In contrast to an overhead type of garage door, be it sectional or single panel, roll up doors have a totally different type of operating system. When these doors are used, they can be concealed in an overhead or under mounted trough. These doors operate similarly to a roll top desk door except for how they are stored when not in the closed position. They normally coil as they are retracted, and require significant gear trains to reduce the effort required to move these doors up and down into position. Often the forces needed to move these roll up doors require a reduction type of transmission that allows a very heavy door to be operated effortlessly. These doors can be chain driven either manually, or can be automated using electric motors.
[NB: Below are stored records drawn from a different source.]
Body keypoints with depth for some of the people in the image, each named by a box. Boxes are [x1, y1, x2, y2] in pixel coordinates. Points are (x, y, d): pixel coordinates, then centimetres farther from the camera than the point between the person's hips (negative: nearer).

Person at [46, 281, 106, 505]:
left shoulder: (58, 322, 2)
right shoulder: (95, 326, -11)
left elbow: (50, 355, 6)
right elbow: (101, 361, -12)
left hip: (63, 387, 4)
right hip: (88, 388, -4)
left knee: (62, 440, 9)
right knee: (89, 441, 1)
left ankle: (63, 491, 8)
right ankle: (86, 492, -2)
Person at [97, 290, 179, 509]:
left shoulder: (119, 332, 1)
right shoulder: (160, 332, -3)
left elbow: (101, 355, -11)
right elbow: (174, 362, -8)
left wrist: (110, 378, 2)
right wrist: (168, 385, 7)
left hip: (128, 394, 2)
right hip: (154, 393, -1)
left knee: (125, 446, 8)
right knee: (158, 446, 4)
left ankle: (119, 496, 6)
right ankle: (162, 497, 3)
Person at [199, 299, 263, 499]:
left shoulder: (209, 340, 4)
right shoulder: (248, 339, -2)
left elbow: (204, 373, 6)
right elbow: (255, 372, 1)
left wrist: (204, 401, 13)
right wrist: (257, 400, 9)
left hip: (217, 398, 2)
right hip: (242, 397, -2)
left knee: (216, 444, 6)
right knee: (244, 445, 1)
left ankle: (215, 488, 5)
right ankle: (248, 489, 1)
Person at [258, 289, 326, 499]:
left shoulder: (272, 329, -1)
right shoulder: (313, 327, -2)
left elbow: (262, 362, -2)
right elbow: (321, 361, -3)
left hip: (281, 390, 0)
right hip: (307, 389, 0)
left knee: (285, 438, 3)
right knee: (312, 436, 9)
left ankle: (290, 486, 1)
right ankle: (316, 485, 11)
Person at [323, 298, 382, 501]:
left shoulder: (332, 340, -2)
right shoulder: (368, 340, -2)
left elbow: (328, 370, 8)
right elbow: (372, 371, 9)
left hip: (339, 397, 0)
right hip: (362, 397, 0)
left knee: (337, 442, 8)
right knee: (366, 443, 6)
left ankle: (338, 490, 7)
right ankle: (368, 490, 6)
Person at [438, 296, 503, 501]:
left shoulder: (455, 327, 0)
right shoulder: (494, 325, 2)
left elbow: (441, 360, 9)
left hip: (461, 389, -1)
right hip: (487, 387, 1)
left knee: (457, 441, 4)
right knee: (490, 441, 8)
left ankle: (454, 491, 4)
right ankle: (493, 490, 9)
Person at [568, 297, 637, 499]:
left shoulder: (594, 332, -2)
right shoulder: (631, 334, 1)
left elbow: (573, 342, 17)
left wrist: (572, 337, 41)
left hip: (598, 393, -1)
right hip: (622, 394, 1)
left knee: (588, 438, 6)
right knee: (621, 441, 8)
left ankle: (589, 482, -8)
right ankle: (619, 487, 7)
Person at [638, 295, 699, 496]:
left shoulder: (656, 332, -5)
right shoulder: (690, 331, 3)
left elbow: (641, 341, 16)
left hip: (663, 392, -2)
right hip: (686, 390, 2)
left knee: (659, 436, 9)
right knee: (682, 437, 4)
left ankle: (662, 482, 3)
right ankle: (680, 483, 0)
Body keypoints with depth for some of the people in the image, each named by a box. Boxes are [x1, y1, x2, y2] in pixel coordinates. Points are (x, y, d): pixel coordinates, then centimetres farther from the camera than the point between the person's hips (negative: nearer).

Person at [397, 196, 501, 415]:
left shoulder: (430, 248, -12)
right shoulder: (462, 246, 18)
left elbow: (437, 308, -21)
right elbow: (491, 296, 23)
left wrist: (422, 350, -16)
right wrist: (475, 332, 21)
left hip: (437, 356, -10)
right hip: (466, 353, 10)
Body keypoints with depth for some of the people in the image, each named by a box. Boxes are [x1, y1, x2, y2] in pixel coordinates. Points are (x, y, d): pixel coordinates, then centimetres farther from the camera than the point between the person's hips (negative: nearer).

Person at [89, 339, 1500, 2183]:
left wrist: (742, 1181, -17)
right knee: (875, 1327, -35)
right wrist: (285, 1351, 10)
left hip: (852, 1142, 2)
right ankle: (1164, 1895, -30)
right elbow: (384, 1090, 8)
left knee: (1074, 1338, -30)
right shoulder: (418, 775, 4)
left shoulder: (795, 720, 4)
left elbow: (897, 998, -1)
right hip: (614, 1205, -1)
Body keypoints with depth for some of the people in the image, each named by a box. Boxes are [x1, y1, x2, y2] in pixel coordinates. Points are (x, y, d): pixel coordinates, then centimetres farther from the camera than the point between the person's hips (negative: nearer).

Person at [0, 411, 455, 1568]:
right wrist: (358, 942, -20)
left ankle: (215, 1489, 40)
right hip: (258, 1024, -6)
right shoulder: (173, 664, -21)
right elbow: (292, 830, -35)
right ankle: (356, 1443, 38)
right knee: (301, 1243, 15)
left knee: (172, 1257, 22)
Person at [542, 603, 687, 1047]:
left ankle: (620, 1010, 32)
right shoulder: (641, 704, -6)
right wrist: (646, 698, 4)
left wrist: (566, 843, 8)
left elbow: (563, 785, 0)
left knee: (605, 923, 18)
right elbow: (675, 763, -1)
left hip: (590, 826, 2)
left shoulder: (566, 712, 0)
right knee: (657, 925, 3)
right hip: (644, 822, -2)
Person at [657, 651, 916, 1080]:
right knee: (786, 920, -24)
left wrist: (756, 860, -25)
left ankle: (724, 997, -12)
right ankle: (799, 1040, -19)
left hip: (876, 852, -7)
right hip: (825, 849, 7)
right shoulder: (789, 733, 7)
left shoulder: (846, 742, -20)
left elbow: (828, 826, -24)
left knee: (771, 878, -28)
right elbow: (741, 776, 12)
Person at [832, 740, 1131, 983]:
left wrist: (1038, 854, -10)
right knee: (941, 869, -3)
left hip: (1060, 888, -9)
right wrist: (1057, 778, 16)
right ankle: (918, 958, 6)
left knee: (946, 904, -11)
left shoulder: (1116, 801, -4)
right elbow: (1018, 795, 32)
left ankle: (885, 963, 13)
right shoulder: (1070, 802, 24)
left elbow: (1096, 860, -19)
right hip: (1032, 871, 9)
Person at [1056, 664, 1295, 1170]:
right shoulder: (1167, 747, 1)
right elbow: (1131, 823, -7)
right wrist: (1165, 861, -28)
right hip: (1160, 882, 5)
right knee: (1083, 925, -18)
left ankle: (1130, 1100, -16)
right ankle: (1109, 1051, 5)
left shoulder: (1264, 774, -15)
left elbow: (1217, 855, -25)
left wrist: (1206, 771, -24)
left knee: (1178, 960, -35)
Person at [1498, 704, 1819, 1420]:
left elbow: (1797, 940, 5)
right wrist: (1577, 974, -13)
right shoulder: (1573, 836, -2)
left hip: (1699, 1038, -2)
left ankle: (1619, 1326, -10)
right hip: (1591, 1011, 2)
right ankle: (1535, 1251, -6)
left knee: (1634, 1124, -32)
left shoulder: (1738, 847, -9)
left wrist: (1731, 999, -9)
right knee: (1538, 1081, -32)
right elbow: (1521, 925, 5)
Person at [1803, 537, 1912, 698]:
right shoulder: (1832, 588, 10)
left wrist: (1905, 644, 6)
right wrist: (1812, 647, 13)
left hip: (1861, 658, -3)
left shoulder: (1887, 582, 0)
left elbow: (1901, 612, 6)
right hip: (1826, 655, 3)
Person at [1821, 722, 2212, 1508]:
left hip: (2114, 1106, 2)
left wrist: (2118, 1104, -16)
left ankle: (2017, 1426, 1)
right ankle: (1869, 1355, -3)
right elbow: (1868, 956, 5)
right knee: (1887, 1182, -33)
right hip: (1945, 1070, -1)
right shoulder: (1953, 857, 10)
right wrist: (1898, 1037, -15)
Roll up doors require more frequent evaluation and servicing than a standard overhead garage door. The tracks that are mounted vertically on both sides of the garage opening need maintenance and cleaning more frequently, and are often blocked by foreign obstructions or damaged by collision of some type. These roll up doors are often held open by some type of ratcheting action. Proper balancing of these doors is often more important than an overhead type of door, as the weight of these type of doors is normally much greater than an overhead door.